Guitar Guide - BB King Blues
Great blues players
Check out the 9 minutes of blues heaven on the video link below - BB King and Gary Moore having fun and playing great solos. BB has gone for the geisha girl look! This clip is nice in many ways - it shows the total respect guitarists have for BB, an iconic figure of blues guitar.
Update - the video has been removed, but you can probably find it somewhere on Youtube.
The 12-bar Blues
Most blues tunes are in a 12-bar format. Sometimes you'll also find 8,16 or 32-bar songs, but they are much less common.
Major blues: / A7 / A7 / A7/ A7/ D7/ D7/ A7/ A7/ E7/ D7/ A7/ E7/
Minor Blues: /Am7 /Am7 / Am7 / Am7 / Dm7 / Dm7/ Am7/ Am7/ Em7/ Dm7/ Am7/ E7/
Play 4 beats for each bar.
For the A7 major style:use Am pentatonic scale or A blues scale to improvise - if you also hit C sharp a lot (the major third) it will fit the A7 chord better, then use C instead over the other chords. This concept of slightly different scales over different chords will get you a long way in creating good solos. For the minor style use Am pentatonic.
Am pentatonic: From string 1 (highest string in pitch): Frets 8,5 8,5 7,5 7,5 7,5 8,5
Stormy Monday is a T-Bone Walker tune with more advanced chords, well worth learning.

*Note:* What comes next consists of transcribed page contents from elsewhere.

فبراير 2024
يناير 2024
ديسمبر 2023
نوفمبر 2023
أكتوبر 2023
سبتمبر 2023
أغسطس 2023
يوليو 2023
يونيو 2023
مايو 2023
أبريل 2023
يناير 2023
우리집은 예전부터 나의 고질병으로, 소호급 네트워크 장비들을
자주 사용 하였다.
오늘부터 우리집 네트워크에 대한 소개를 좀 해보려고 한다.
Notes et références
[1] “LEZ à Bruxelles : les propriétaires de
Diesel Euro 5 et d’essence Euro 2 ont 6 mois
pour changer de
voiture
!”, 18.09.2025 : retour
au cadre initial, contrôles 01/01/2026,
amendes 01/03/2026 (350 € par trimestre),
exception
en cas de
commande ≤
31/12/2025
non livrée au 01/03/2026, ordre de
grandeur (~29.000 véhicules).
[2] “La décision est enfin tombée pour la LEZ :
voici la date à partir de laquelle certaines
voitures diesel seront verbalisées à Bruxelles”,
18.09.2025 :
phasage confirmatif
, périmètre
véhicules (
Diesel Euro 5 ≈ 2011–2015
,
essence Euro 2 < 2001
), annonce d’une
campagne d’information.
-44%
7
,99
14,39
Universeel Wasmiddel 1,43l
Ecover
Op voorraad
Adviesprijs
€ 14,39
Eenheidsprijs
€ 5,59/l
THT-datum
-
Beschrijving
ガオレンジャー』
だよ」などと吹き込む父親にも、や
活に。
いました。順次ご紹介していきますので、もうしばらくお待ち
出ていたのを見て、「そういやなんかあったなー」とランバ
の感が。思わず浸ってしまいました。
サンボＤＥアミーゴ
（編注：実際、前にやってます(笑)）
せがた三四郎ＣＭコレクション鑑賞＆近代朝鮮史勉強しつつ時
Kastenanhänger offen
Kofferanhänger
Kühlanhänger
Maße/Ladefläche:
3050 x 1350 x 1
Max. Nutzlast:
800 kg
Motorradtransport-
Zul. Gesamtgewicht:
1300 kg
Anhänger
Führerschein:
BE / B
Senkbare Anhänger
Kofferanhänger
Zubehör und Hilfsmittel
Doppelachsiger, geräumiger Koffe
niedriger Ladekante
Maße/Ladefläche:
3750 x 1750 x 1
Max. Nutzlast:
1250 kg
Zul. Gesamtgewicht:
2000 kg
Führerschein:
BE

Minor blues tunes use minor 7th chords where the 7ths would be. As the key is minor, it has a sad, wistful, melancholy sound.
Cm7 / Cm7 / Cm7 / Cm7 / Fm7 / Fm7/ Cm7 / Cm7 / Ab7 / Gsus4/G7 /Cm7 / Cm7
Use Cm pentatonic scale to improvise over this chord sequence. Then try adding chromatic notes, usually where there is a 2 fret interval you can fill in the intervening note.
Gary Moore is playing a Gibson Les Paul guitar - great tone and feel. BB is playing a Gibson 355 - also sounds great, and I love the jacket too!
it's nice to see the mutual respect thing happening in the interaction between BB and Gary - kind of master and pupil relationship going on.
Robert Johnson was one of the most influential early blues guitarists, active in the 1930s. Eric Clapton and The Rolling Stones have been heavily influenced by his music, which has a raw quality and a lot of slide guitar parts.
In some ways you can see this blues as a precursor of rock n'roll - it has certainly influenced many aspects of its development, in songs like Sweet Home Chicago and Love in Vain.
Muddy Waters, another very important figure, brought the delta blues to Chicago, and used electric guitars. He had his mojo workin'.
Robben Ford is a terrific blues player, and his instructional DVDs are well worth a look, as they incorporate a lot of jazz elements too.
Jeff Beck is great - check out Brush with the Blues for some amazing playing.
Stevie Ray Vaughan - another Hendrix -influenced player of powerful Texas blues.
Robben Ford website, with videos
Robben Ford on youtube
The link for this didn't work - but if you look on youtube there is a great video of Robben demonstrating the use of jazz chords in blues playing, something that he is really brilliant at. You can see why he was picked for the Miles Davis band - an absolutely fantastic guitarist who is also good at tuition.